ESTRATTO SCELTO
────────
Raccogliere dati dagli utenti, con ogni mezzo possibile, per mantenere il vantaggio competitivo sui concorrenti. Questa in sostanza la politica alle spalle di Project Atlas, l’applicazione che sta provocando un nuovo scandalo per Facebook e che ha coinvolto anche Google.

Entrambe le compagnie si sono viste revocare da Apple il certificato aziendale, che permette alle compagnie di sviluppare applicazioni per uso interno. Nel dettaglio la compagnia di Mark Zuckerberg conferma di aver raccolto i dati di oltre 187.000 utenti, 34.000 dei quali minorenni.

In particolare 31.00 utenti (4.300 minorenni), risiedono negli USA, il resto dei dati è stato raccolto in India. L’applicazione richiedeva i permessi per poter monitorare tutto il traffico effettuato dagli smartphone nei quali era installata l’app, distribuita pubblicamente all’esterno dell’App Store, contravvenendo dunque alle regole di Apple.

Anche Google si è vista revocare il certificato per un comportamento simile, con diverse app distribuite al di fuori dell’app store per eludere la sorveglianza del colosso di Cupertino. Mentre Google ammette di aver distribuito le app con un certificato aziendale per errore, Facebook difende il proprio operato affermando di non aver mai raccolto dati sensibili, in particolare quelli legati alla salute e alle transazioni economiche.
────────
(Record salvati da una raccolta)
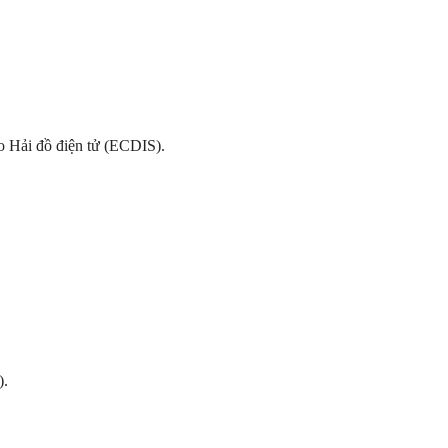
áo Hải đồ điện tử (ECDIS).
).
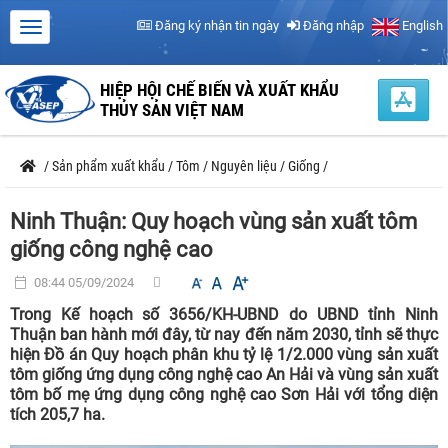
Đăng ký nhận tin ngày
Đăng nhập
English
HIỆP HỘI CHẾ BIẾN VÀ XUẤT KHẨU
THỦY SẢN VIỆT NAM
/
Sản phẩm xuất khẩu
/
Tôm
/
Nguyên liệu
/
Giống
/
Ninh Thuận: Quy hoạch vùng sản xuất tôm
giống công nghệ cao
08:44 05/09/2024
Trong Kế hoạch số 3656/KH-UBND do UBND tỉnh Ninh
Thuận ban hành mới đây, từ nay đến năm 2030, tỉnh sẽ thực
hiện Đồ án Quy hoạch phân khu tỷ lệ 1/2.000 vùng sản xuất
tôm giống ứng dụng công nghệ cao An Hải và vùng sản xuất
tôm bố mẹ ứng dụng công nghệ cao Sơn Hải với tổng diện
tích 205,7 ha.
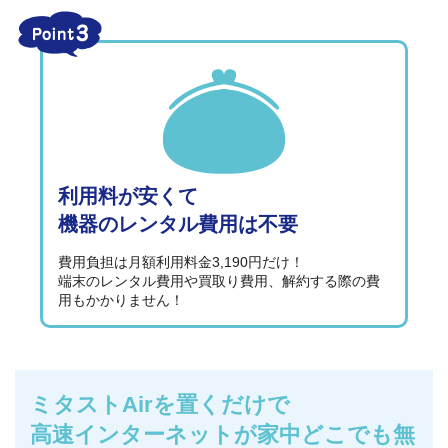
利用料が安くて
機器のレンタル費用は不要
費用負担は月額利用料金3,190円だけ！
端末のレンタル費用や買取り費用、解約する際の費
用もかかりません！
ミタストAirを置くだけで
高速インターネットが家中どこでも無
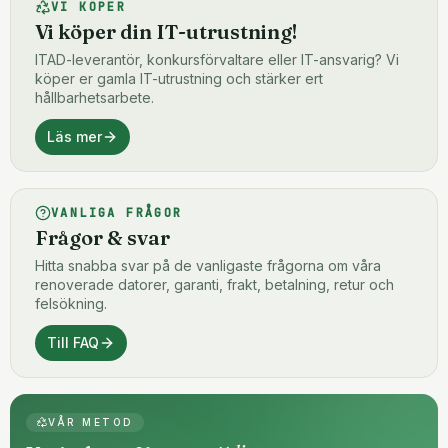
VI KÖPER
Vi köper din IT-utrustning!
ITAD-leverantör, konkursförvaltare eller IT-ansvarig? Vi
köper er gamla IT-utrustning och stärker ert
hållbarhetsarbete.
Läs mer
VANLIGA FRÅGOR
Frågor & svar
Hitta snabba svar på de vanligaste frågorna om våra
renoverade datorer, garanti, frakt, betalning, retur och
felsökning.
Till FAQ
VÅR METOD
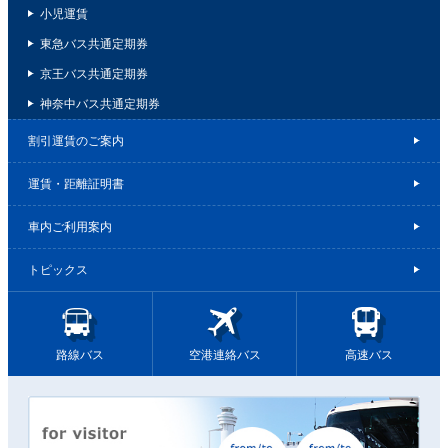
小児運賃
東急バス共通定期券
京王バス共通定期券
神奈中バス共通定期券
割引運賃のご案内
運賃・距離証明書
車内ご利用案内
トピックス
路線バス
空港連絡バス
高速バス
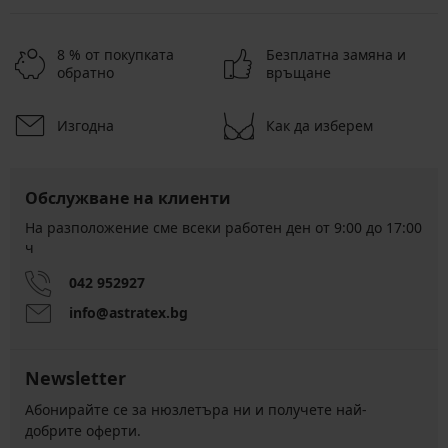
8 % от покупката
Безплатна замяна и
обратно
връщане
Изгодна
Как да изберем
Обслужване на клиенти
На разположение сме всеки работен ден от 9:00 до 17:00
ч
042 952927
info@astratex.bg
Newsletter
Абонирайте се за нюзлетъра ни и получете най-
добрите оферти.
────────
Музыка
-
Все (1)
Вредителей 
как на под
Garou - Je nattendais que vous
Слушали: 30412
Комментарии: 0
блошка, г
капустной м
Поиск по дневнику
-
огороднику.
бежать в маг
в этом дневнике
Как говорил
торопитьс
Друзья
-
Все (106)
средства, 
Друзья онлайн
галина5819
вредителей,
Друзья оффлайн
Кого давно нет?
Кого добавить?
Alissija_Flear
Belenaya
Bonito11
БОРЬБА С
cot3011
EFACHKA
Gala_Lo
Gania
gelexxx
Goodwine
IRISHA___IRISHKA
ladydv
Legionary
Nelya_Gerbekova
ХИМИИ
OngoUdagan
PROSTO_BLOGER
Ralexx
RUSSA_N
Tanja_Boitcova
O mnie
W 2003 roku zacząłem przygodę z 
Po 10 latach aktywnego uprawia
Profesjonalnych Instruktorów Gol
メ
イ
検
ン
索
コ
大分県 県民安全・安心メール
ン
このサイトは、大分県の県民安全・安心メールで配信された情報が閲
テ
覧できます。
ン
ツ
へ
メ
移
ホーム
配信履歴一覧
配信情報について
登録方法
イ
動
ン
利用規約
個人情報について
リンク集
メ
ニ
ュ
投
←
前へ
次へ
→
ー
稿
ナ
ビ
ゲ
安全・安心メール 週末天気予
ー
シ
────────
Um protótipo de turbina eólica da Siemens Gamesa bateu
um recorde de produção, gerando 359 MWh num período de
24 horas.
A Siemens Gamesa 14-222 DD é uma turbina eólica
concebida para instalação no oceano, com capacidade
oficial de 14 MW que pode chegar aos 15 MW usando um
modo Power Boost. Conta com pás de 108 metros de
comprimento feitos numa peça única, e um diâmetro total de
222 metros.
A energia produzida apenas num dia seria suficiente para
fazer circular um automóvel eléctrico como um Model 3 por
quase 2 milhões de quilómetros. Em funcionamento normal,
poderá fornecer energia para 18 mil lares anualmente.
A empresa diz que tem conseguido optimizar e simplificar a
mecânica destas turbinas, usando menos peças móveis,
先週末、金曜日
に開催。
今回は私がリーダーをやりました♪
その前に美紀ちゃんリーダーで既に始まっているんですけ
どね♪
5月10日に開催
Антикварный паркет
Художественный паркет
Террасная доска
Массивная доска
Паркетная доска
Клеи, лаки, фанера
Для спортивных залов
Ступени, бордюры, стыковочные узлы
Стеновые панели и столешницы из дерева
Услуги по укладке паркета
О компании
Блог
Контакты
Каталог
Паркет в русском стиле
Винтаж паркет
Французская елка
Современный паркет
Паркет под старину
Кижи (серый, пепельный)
────────
COSA FARE
(a) Elenca tutte le aziende citate per nome nell'articolo su Project Atlas.
(b) Riporta tali e quali le righe dei record dalla riga che contiene "Đăng ký nhận tin ngày" fino a quella che contiene "hiện Đồ án Quy", comprese entrambe.

RISPOSTE
(a) Facebook, Google, Apple

(b)
Đăng ký nhận tin ngày
Đăng nhập
English
HIỆP HỘI CHẾ BIẾN VÀ XUẤT KHẨU
THỦY SẢN VIỆT NAM
/
Sản phẩm xuất khẩu
/
Tôm
/
Nguyên liệu
/
Giống
/
Ninh Thuận: Quy hoạch vùng sản xuất tôm
giống công nghệ cao
08:44 05/09/2024
Trong Kế hoạch số 3656/KH-UBND do UBND tỉnh Ninh
Thuận ban hành mới đây, từ nay đến năm 2030, tỉnh sẽ thực
hiện Đồ án Quy hoạch phân khu tỷ lệ 1/2.000 vùng sản xuất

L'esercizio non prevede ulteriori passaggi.